The problem is that I got this person their last job. I also had given a reference before. We both worked at our last job until we got laid off, which was expected. I was pretty appalled at their attitude and work ethic. Let me just also mention that this last job was a total walk in the park. You couldn't ask for an easier job.
chare
4,326 Posts
If it were me, I would just say that I would prefer not be used as a reference.
heron, ASN, RN
4,405 Posts
Alternatively, you could just give hire/quit dates and answer questions about job performance and that's all. If the applicant pitches a fit because reference wasn't "glowing", maybe bite the bullet and tell them why. There's gotta be a way to do it both respectfully and kindly.
It isn't your job, as a friend, colleague or supervisor, to lie just to provide cover for sub-par job performance.
Just a thought.
adventure_rn, MSN, NP
1,593 Posts
Ugh, that's so awkward.
Perhaps you could say something like, "I'm so sorry, but this really isn't a good time for me right now," if you've got anything else going on? I had a couple of friends as me for references while I was in grad school, and I had to politely decline until I was finished because I was in such a time crunch.
Brittanyk039
8 Posts
This happened to me before. I reluctantly agreed as I'm not one for confrontation. When they called to ask about the candidate, they did not ask for my opinion or anything like that. It was strictly like "did they work here from this time frame to this time frame" questions that I could answer honestly and not have to say they were amazing when they weren't. I hope that helps.
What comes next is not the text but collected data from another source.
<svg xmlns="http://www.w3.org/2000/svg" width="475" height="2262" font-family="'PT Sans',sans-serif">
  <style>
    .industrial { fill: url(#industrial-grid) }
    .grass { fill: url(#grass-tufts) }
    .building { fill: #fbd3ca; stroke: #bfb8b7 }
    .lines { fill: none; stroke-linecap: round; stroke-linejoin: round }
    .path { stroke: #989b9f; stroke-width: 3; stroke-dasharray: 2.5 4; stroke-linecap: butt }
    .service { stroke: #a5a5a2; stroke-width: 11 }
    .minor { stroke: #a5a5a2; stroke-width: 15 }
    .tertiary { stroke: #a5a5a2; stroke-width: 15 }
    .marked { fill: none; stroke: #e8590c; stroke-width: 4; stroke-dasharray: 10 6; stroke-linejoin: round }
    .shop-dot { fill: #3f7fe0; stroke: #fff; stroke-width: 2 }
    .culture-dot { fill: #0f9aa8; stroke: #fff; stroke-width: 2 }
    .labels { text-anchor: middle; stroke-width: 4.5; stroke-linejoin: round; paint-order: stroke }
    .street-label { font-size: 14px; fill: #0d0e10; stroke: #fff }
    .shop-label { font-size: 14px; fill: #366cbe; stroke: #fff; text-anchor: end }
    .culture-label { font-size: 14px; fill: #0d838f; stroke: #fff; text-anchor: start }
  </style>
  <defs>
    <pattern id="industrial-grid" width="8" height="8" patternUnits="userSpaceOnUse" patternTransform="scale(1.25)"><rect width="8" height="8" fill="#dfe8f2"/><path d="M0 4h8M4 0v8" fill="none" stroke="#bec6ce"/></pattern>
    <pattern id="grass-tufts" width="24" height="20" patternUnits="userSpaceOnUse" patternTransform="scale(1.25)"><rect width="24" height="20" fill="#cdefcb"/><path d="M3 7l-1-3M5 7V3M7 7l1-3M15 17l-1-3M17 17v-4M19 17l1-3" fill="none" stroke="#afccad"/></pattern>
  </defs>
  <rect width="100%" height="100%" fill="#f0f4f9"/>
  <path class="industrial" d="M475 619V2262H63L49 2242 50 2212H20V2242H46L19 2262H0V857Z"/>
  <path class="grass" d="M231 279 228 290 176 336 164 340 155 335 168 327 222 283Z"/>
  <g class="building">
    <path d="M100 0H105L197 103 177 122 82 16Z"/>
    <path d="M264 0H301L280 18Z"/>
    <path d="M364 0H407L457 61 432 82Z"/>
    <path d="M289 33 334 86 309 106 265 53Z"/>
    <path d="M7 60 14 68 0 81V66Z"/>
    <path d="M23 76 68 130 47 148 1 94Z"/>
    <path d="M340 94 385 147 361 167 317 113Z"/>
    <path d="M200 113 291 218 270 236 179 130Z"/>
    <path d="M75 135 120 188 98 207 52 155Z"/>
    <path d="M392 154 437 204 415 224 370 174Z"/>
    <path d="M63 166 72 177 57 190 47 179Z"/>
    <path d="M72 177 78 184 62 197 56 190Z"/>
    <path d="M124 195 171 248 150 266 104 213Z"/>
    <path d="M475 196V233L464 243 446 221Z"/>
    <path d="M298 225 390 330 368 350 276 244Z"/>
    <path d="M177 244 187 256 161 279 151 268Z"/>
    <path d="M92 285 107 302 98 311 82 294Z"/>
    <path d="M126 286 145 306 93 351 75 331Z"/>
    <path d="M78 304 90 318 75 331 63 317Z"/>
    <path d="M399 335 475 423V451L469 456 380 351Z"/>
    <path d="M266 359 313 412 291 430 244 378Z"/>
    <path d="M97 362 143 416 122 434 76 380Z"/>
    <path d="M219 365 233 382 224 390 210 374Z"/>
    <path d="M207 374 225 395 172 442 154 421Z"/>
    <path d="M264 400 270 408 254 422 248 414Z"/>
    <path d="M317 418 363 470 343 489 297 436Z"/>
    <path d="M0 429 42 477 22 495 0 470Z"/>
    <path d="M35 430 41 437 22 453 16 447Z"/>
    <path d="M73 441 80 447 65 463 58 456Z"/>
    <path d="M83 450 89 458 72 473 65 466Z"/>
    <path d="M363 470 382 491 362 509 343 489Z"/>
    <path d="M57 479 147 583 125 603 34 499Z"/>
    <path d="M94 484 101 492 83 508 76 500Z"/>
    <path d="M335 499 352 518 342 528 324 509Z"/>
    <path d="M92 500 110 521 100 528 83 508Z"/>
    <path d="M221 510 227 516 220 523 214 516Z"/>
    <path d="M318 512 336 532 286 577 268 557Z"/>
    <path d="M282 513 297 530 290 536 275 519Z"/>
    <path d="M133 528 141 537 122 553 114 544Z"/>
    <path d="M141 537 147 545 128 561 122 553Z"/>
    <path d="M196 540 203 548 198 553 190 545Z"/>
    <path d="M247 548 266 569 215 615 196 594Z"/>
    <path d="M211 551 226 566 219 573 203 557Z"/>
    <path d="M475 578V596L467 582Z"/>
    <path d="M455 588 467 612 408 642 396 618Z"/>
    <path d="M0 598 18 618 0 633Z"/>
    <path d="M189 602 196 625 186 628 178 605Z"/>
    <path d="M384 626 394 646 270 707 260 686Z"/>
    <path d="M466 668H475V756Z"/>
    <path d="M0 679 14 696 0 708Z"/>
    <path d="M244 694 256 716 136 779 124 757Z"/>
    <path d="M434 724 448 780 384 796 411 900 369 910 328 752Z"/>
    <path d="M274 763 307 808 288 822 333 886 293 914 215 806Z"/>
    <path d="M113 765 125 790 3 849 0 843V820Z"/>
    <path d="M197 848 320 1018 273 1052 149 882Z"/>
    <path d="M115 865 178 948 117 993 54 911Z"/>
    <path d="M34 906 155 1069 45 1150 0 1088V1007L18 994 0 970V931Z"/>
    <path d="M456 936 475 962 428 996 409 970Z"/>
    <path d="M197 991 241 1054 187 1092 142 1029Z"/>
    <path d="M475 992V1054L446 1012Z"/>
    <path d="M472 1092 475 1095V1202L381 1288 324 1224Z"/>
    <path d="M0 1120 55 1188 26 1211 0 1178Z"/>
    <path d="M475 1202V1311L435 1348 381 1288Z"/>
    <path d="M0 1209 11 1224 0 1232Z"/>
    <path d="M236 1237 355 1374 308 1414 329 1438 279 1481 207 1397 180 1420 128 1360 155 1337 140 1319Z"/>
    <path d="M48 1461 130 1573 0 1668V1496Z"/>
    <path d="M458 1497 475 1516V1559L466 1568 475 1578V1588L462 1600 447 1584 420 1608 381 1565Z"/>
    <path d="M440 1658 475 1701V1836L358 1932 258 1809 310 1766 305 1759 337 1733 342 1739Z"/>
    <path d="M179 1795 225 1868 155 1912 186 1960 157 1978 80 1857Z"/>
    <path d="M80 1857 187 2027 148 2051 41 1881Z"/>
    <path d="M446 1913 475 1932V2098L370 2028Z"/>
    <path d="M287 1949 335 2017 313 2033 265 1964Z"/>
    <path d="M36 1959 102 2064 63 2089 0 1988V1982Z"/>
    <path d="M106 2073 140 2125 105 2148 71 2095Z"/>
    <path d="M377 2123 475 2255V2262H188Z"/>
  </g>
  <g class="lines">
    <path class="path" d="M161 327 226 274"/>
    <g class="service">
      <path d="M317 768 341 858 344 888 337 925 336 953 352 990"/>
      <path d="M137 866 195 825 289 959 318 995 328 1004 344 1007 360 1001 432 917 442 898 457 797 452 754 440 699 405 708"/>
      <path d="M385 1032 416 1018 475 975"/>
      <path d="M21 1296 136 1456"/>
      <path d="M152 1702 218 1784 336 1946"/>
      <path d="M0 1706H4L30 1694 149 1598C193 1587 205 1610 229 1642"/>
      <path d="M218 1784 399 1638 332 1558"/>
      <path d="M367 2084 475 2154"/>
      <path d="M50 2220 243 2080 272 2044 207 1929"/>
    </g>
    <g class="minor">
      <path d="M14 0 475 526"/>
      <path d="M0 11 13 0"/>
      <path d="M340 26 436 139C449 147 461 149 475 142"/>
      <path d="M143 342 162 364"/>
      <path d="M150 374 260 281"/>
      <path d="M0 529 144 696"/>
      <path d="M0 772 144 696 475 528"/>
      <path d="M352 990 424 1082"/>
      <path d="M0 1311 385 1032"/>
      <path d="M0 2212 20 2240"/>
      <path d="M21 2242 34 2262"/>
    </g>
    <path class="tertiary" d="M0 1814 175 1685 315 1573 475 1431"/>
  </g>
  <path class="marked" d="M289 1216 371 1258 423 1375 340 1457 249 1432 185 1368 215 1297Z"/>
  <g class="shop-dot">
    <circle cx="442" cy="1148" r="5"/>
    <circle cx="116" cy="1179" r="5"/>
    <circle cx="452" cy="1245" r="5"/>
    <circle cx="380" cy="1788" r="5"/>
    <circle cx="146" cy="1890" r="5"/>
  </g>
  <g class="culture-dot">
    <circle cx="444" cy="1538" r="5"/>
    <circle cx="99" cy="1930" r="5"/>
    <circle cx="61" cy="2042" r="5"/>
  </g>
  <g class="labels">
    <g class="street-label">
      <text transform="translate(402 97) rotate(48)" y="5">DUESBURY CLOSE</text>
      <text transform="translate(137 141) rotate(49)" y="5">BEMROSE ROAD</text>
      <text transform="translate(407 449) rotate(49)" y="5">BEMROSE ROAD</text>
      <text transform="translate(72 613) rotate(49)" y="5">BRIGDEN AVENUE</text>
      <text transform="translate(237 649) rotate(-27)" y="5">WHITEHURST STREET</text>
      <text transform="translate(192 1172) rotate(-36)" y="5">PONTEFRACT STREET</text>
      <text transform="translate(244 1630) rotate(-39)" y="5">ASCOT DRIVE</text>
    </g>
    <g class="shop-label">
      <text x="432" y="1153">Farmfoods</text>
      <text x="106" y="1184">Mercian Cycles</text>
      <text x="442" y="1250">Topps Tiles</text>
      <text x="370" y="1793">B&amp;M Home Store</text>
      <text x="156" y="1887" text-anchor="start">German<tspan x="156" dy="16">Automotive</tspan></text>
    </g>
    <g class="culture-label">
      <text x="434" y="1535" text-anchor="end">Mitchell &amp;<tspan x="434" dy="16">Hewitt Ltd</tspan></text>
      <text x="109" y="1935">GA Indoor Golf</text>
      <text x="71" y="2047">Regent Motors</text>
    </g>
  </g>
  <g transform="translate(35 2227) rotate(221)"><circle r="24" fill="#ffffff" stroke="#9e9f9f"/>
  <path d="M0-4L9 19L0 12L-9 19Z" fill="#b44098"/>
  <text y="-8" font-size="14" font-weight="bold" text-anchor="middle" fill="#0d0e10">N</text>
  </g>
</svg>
I guess you could also give your number and just never actually speak to the person calling to ask....LOL
sleepwalker, MSN, NP
437 Posts
I would say something along the lines of "I don't provide reference letters anymore due to them being altered and re-used without my permission" but do say something like " you can use my name and email for an electronic reference" and when the reference request comes just fill it out honestly.
Emergent, RN
4,278 Posts
What do you all do if someone asks you to give a reference, and you really have very little respect for that person's work ethic. You've had a congenial relationship, but you really can't in good conscience give a positive reference about them.